Records drawn from a dataset:
########################################

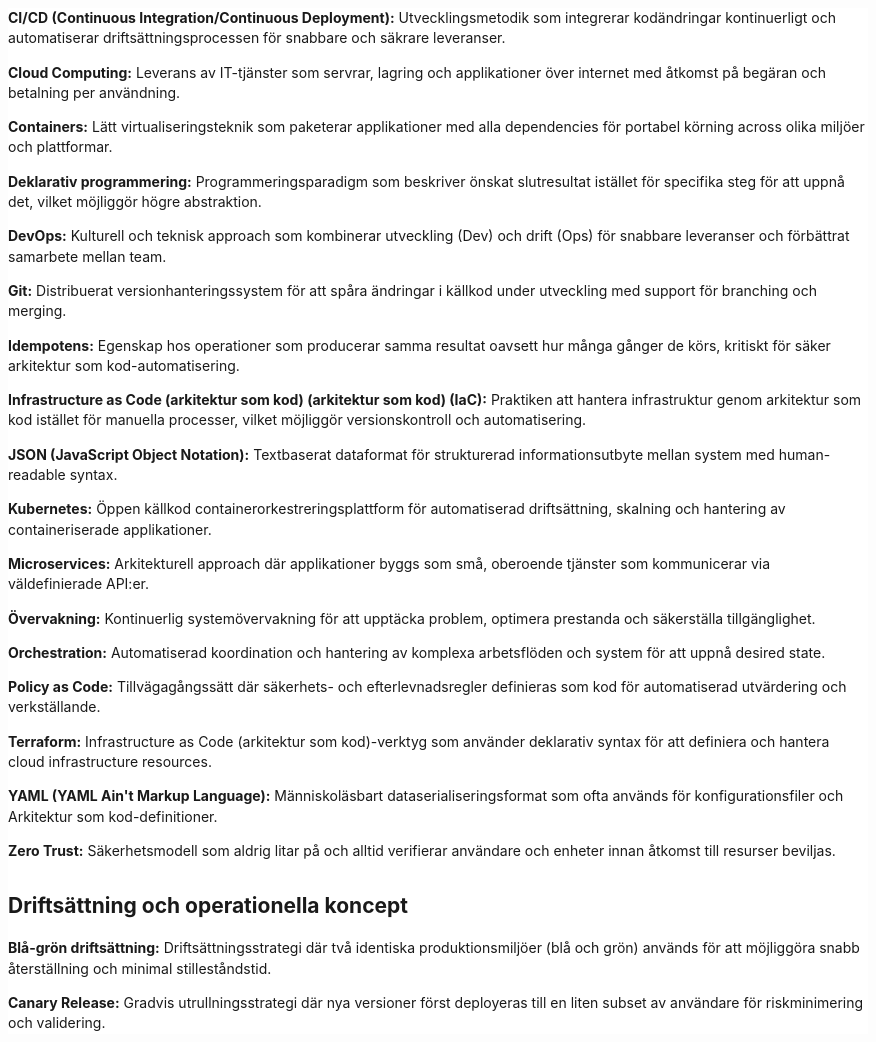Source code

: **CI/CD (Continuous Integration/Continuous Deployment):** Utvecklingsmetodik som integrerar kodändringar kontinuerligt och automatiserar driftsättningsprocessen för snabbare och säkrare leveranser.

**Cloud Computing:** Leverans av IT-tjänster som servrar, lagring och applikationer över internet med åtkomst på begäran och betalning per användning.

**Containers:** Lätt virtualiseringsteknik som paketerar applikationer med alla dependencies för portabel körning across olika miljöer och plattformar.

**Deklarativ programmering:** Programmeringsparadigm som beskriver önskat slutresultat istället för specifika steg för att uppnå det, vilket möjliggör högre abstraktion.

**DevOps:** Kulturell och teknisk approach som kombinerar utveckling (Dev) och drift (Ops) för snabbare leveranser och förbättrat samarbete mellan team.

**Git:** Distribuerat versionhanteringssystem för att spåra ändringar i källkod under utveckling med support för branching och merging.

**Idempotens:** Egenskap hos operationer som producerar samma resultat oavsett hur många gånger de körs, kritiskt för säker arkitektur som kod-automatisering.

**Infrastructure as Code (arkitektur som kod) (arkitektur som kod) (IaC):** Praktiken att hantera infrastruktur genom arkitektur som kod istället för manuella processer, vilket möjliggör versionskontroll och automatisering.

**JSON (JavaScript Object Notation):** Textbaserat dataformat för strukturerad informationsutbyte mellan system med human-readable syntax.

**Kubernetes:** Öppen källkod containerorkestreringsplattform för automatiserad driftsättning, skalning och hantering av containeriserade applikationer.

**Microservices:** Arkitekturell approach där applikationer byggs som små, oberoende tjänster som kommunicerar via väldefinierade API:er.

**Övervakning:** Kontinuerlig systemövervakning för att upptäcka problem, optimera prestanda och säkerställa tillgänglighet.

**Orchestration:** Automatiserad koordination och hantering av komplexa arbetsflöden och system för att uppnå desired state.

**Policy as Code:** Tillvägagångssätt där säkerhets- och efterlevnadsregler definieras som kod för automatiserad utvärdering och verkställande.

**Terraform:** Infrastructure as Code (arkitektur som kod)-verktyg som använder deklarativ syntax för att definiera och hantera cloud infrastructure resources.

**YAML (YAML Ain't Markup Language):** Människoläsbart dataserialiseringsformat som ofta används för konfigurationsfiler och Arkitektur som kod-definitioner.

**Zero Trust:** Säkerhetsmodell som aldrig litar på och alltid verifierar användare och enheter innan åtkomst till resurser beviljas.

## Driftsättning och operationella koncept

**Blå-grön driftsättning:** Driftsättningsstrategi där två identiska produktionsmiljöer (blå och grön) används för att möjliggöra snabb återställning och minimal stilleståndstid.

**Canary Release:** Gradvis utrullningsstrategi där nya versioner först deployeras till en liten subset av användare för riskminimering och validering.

########################################

Prompt:
An exact copy of all the records is required, with the pictures omitted.

Answer below:
Source code

: **CI/CD (Continuous Integration/Continuous Deployment):** Utvecklingsmetodik som integrerar kodändringar kontinuerligt och automatiserar driftsättningsprocessen för snabbare och säkrare leveranser.

**Cloud Computing:** Leverans av IT-tjänster som servrar, lagring och applikationer över internet med åtkomst på begäran och betalning per användning.

**Containers:** Lätt virtualiseringsteknik som paketerar applikationer med alla dependencies för portabel körning across olika miljöer och plattformar.

**Deklarativ programmering:** Programmeringsparadigm som beskriver önskat slutresultat istället för specifika steg för att uppnå det, vilket möjliggör högre abstraktion.

**DevOps:** Kulturell och teknisk approach som kombinerar utveckling (Dev) och drift (Ops) för snabbare leveranser och förbättrat samarbete mellan team.

**Git:** Distribuerat versionhanteringssystem för att spåra ändringar i källkod under utveckling med support för branching och merging.

**Idempotens:** Egenskap hos operationer som producerar samma resultat oavsett hur många gånger de körs, kritiskt för säker arkitektur som kod-automatisering.

**Infrastructure as Code (arkitektur som kod) (arkitektur som kod) (IaC):** Praktiken att hantera infrastruktur genom arkitektur som kod istället för manuella processer, vilket möjliggör versionskontroll och automatisering.

**JSON (JavaScript Object Notation):** Textbaserat dataformat för strukturerad informationsutbyte mellan system med human-readable syntax.

**Kubernetes:** Öppen källkod containerorkestreringsplattform för automatiserad driftsättning, skalning och hantering av containeriserade applikationer.

**Microservices:** Arkitekturell approach där applikationer byggs som små, oberoende tjänster som kommunicerar via väldefinierade API:er.

**Övervakning:** Kontinuerlig systemövervakning för att upptäcka problem, optimera prestanda och säkerställa tillgänglighet.

**Orchestration:** Automatiserad koordination och hantering av komplexa arbetsflöden och system för att uppnå desired state.

**Policy as Code:** Tillvägagångssätt där säkerhets- och efterlevnadsregler definieras som kod för automatiserad utvärdering och verkställande.

**Terraform:** Infrastructure as Code (arkitektur som kod)-verktyg som använder deklarativ syntax för att definiera och hantera cloud infrastructure resources.

**YAML (YAML Ain't Markup Language):** Människoläsbart dataserialiseringsformat som ofta används för konfigurationsfiler och Arkitektur som kod-definitioner.

**Zero Trust:** Säkerhetsmodell som aldrig litar på och alltid verifierar användare och enheter innan åtkomst till resurser beviljas.

## Driftsättning och operationella koncept

**Blå-grön driftsättning:** Driftsättningsstrategi där två identiska produktionsmiljöer (blå och grön) används för att möjliggöra snabb återställning och minimal stilleståndstid.

**Canary Release:** Gradvis utrullningsstrategi där nya versioner först deployeras till en liten subset av användare för riskminimering och validering.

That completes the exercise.